Les défis soulevés par l’éducation au Nord rejoignent des préoccupations actuelles pour le développement de nouveaux savoirs pour appuyer l’enseignement-apprentissage de contenus et de compétences qui soient de plus en plus contextualisés (Prévil et Arias- Ortega, 2020). Cette contextualisation permettra de répondre à des enjeux diversifiés en raison d’aspects socioéconomiques, interculturels, environnementaux et écocitoyens, à chaque fois sous-jacents (Cheng, Kruger et Daniels, 2003). L’éducation au Nord permet de soulever des questions de sens (Cottereau, 1999) et s’inscrit comme un enjeu de développement de savoir original. Il s’insère dans un champ conceptuel à l’interface: du lieu, de l’interculturalisme et de l’écocitoyenneté, et comme nouvel objet d’apprentissage à faire émerger dans les curriculums de formation (Harvey, 1994; Sauvé et al., 2017).
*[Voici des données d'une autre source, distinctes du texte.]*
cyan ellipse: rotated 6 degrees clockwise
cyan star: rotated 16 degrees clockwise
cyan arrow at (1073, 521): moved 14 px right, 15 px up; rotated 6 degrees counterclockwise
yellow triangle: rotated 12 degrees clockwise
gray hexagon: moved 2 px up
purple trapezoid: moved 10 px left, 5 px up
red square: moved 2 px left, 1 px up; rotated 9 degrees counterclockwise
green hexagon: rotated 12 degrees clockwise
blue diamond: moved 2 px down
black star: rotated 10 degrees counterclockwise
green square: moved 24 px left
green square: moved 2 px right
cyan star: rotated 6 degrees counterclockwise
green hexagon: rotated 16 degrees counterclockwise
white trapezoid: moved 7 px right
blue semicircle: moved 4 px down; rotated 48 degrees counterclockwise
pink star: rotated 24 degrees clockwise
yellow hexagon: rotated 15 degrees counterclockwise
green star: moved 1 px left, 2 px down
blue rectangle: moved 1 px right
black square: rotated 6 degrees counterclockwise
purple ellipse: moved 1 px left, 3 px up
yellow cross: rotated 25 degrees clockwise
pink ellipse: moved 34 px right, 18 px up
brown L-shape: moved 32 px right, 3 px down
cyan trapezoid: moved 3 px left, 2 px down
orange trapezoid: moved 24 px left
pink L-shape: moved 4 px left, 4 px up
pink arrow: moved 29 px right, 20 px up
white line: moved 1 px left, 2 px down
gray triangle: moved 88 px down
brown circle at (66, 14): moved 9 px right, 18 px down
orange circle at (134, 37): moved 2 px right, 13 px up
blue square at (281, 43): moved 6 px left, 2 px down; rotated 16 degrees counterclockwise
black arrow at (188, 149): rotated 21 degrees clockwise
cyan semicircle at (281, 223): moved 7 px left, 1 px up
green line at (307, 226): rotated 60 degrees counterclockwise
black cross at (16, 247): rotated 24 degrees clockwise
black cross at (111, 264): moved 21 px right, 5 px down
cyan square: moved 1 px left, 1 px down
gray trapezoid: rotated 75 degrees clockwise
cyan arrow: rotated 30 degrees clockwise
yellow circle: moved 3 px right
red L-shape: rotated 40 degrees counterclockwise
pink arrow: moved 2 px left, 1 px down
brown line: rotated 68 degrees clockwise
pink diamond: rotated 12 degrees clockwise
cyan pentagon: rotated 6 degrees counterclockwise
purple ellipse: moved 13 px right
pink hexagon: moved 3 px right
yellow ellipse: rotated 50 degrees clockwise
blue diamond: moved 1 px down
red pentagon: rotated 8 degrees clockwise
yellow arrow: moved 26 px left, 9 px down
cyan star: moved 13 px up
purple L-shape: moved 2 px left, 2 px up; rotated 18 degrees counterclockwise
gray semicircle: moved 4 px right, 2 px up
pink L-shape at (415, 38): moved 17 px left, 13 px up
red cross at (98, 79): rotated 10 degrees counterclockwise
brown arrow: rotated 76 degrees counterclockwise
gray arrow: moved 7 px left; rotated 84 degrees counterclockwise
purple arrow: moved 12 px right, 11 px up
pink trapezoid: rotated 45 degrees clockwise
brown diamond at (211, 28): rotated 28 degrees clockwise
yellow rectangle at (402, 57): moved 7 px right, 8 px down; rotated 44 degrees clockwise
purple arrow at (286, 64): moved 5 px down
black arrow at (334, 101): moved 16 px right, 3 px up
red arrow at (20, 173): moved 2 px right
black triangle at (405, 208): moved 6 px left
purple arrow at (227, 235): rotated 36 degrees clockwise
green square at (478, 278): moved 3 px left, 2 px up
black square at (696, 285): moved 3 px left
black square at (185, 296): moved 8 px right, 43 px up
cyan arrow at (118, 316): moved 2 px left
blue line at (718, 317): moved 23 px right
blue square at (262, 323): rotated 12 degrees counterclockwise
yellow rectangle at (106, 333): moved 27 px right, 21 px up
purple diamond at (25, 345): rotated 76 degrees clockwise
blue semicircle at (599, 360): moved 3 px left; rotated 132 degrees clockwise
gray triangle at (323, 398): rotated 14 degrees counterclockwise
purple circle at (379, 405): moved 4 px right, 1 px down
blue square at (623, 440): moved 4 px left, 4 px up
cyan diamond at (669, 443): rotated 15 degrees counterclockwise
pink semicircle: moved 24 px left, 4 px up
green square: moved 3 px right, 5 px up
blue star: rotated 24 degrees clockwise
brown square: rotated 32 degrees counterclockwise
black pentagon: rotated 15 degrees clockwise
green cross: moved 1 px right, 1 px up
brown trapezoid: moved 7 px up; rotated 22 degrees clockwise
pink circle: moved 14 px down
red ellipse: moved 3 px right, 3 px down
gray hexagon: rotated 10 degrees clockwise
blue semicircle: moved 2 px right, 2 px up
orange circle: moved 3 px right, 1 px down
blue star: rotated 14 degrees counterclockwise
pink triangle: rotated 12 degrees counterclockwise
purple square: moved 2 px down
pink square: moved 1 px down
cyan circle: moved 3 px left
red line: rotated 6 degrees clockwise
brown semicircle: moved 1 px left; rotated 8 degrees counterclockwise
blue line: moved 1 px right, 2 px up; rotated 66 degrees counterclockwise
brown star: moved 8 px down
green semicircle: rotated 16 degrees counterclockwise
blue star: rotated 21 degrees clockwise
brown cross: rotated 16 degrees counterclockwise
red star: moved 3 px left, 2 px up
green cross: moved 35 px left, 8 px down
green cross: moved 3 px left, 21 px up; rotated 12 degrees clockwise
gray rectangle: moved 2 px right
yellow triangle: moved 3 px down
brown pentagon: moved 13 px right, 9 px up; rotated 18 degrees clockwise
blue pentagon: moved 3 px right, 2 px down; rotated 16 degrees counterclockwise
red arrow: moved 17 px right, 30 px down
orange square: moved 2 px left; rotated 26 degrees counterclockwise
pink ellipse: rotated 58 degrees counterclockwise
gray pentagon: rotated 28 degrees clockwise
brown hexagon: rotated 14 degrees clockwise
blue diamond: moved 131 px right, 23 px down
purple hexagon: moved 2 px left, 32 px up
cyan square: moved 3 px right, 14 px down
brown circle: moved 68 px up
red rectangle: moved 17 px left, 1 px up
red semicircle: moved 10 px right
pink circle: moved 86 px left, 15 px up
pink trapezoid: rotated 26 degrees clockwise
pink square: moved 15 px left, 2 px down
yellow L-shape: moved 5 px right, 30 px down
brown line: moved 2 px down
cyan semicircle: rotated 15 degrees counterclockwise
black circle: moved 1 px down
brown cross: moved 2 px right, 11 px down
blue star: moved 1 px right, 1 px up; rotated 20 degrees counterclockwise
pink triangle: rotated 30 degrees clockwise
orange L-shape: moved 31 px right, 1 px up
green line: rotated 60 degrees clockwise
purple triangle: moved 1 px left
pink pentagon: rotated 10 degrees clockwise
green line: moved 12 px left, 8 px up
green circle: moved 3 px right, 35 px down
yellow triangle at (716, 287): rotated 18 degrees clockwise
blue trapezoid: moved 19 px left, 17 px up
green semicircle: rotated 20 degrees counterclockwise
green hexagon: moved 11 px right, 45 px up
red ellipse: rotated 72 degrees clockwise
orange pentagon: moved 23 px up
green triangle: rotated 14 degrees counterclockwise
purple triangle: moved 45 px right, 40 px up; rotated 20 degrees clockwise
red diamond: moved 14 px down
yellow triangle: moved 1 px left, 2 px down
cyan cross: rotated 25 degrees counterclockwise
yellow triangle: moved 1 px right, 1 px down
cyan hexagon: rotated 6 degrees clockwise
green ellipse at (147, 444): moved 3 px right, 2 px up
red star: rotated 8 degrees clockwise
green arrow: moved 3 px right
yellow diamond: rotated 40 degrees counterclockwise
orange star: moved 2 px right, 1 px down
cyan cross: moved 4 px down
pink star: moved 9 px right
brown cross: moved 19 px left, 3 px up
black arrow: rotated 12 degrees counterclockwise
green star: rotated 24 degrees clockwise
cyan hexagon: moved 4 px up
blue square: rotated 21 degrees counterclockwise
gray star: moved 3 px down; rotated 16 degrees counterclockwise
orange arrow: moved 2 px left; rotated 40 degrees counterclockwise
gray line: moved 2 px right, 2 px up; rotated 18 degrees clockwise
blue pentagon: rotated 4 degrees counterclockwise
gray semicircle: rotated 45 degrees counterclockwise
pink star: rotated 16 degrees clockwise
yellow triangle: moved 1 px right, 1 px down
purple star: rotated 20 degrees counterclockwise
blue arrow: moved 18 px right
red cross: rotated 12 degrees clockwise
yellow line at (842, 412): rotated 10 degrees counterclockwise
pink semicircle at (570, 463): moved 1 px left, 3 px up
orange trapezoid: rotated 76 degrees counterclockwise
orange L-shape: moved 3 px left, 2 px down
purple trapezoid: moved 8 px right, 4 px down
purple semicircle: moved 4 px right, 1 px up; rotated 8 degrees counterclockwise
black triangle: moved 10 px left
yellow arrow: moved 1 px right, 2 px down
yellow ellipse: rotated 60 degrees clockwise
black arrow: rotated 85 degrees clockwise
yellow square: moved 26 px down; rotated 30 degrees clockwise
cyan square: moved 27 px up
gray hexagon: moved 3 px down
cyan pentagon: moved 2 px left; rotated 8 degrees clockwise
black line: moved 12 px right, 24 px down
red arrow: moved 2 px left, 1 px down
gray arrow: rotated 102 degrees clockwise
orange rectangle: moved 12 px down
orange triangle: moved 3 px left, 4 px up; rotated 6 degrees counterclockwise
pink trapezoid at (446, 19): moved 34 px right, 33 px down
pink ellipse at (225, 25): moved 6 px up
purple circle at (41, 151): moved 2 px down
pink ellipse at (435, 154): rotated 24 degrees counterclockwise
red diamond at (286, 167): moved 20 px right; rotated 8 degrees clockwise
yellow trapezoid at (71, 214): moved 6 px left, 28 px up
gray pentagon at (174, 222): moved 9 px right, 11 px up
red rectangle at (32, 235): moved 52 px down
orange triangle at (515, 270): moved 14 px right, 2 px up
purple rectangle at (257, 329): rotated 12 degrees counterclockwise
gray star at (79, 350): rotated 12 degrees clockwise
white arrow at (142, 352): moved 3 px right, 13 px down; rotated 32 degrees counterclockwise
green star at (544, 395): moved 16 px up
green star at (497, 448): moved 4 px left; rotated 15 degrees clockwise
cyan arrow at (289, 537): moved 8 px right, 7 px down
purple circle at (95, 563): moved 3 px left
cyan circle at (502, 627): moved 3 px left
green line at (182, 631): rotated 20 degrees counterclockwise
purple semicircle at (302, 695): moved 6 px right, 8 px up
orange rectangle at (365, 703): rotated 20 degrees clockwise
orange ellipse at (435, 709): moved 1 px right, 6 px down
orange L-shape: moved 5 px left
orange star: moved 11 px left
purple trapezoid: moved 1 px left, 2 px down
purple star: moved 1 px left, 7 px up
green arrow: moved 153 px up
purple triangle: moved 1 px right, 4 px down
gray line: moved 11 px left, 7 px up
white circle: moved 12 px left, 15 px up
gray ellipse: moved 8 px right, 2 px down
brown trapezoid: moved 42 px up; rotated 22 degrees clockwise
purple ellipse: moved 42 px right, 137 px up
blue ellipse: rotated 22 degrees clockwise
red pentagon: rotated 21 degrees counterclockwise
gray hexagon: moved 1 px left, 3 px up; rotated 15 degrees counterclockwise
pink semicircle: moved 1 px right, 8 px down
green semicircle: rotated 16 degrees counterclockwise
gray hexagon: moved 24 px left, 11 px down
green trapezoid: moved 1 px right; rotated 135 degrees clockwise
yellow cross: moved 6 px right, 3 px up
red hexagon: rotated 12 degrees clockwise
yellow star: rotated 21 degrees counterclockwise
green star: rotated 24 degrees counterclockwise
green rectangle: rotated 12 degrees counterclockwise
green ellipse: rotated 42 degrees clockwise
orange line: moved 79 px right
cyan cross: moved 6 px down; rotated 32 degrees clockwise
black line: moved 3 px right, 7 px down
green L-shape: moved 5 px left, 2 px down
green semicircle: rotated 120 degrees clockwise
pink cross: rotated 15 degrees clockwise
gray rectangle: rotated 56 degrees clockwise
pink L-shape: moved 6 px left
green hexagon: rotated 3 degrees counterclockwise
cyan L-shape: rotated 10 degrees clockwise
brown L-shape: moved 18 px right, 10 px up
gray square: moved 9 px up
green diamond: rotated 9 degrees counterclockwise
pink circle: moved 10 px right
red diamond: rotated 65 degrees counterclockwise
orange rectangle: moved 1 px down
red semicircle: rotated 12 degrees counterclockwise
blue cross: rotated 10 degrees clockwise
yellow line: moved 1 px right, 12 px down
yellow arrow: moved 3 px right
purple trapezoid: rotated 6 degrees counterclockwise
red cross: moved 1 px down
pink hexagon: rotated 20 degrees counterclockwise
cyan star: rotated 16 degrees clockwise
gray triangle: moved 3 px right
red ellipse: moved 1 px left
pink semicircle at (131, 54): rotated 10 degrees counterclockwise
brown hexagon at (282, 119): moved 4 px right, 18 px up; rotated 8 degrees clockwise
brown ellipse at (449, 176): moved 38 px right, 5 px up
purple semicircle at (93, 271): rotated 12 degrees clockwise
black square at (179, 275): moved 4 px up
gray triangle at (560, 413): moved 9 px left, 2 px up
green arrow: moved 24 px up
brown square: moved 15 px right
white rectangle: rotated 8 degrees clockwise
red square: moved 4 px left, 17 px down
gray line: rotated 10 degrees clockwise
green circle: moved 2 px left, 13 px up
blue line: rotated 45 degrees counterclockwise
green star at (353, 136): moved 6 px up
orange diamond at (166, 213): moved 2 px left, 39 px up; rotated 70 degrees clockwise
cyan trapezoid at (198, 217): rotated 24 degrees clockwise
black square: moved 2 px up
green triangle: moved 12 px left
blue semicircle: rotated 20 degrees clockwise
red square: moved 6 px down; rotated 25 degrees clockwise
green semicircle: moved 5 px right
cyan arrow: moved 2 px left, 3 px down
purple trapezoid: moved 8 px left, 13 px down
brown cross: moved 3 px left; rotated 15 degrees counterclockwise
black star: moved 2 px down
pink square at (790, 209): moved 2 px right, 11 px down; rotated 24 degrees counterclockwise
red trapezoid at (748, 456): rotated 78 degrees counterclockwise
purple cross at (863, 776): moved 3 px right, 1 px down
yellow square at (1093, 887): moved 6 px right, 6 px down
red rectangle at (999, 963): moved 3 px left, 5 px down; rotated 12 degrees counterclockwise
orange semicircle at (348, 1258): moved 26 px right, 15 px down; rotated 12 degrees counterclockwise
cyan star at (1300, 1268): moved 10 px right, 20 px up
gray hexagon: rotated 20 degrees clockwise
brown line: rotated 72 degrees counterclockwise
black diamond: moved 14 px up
L’opportunité d’éducation et de formation de plus en plus contextualisées au Nord a été réclamée depuis le tournant des années 60 (Fraternité des Indiens, 1972; Hamelin, 1976 Mowat, 1952, [1963] 2009). Ce créneau de savoir tarde encore à faire ses marques dans les formations sur le monde social, même si les éléments de connaissances d’intérêt sont en production dans différentes disciplines des études nordiques en géographie physique ou en sciences et génie (Painchaud, 1979; Griffiths et al. 2015). Ces productions, prises de manière isolée, ne permettent pas d’offrir un cadre cohérent pour leur transposition dans l’éducation et surtout pour définir les contenus à faire apprendre et des pratiques d’enseignement dans la formation scolaire (Niens et Reilly, 2012; Sauvé et al., 2017). C’est en ce sens que s’établit la nécessité de nouvelles contributions pour l’Éducation au Nord, par une mise en perspective des interconnexions de la géographie, de la culture et de l’éducation (Audiger, 2012; Prévil et Arias-Ortega, 2020).